DOCUMENT EXTRACT:
--- begin ---
This next album is one of the first CDs I owned, so back in the day it got a lot of play. I don’t put it on much anymore, and so it was nice to hear it again. It was like visiting an old friend you don’t see very often, and finding you still have a connection.
Disc 854 is….Shepherd Moons
Year of Release: 1991
What’s up with the Cover? It’s Enya herself, looking fey and mysterious. Also, distractingly beautiful.
How I Came To Know It: I heard “Orinoco Flow” on Muchmusic back in the day and liked it. When I went to buy the album (“Watermark” reviewed way back at Disc 11) it wasn’t there, but this newer release was. Not wanting to return home empty-handed I bought “Shepherd Moons” instead.
How It Stacks Up: I have five Enya albums (her first five). Of those, “Shepherd Moons” is my favourite so I’ll rank it…#1.
Ratings: 4 stars
“Shepherd Moons” is an album that will soothe a troubled soul. It did that for me in 1991. 25 years later I’m much less troubled, but it still fills my heart with peace and calms my spirit’s rougher edges.
If that introduction sounds a little overwrought, then welcome to new age music. And I don’t mean that in a bad way, either. New age music is meant to inspire the soul and if that means your soul bubbles over a bit in a wanton display of joy, then it is working the way it’s supposed to.
Enya’s signature sound is to take Celtic and classical musical structures and fill them with an ambient quality through multiple layers of overdubbing. The result is an unearthly choir that is something more than human. It always makes me think of what elves would sound like. Enya even looks elven.
Better than any other Enya album, “Shepherd Moons” finds the perfect mix of new age production and old school Celtic mystery. Despite the inherently artificial production that goes into making the album, the songs still feel suffused with organic vitality.
--- end ---
DATASET:
--- begin ---
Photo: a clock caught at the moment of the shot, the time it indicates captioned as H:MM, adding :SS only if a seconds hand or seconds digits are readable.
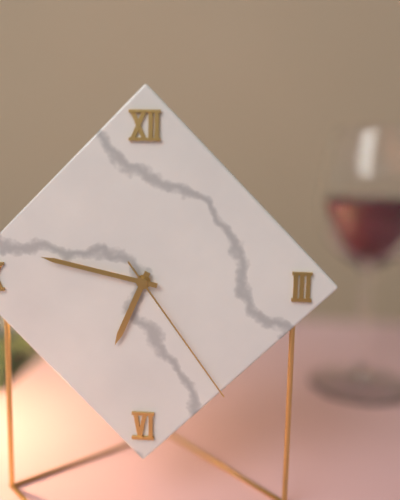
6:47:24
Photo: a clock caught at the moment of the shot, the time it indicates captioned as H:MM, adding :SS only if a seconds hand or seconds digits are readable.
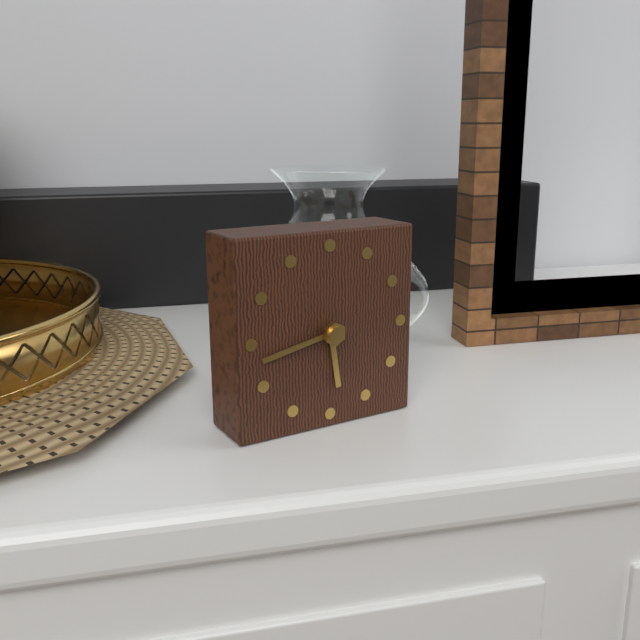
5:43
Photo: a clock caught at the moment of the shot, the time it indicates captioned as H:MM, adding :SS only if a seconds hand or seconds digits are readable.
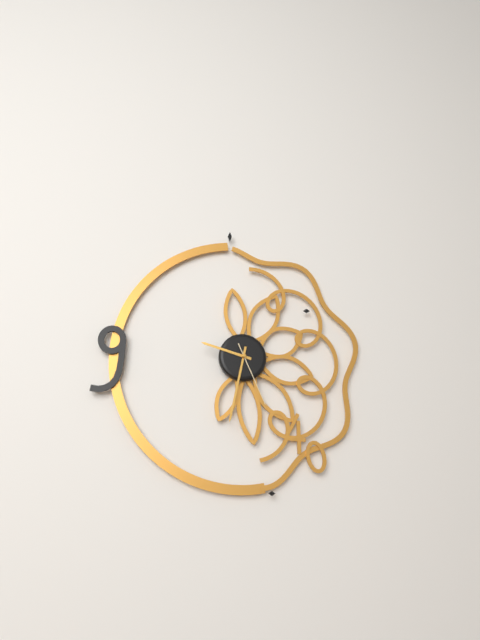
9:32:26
--- end ---
THE REQUEST: According to the album review, which album did the writer originally set out to buy before choosing "Shepherd Moons"?

RESPONSE: "Watermark"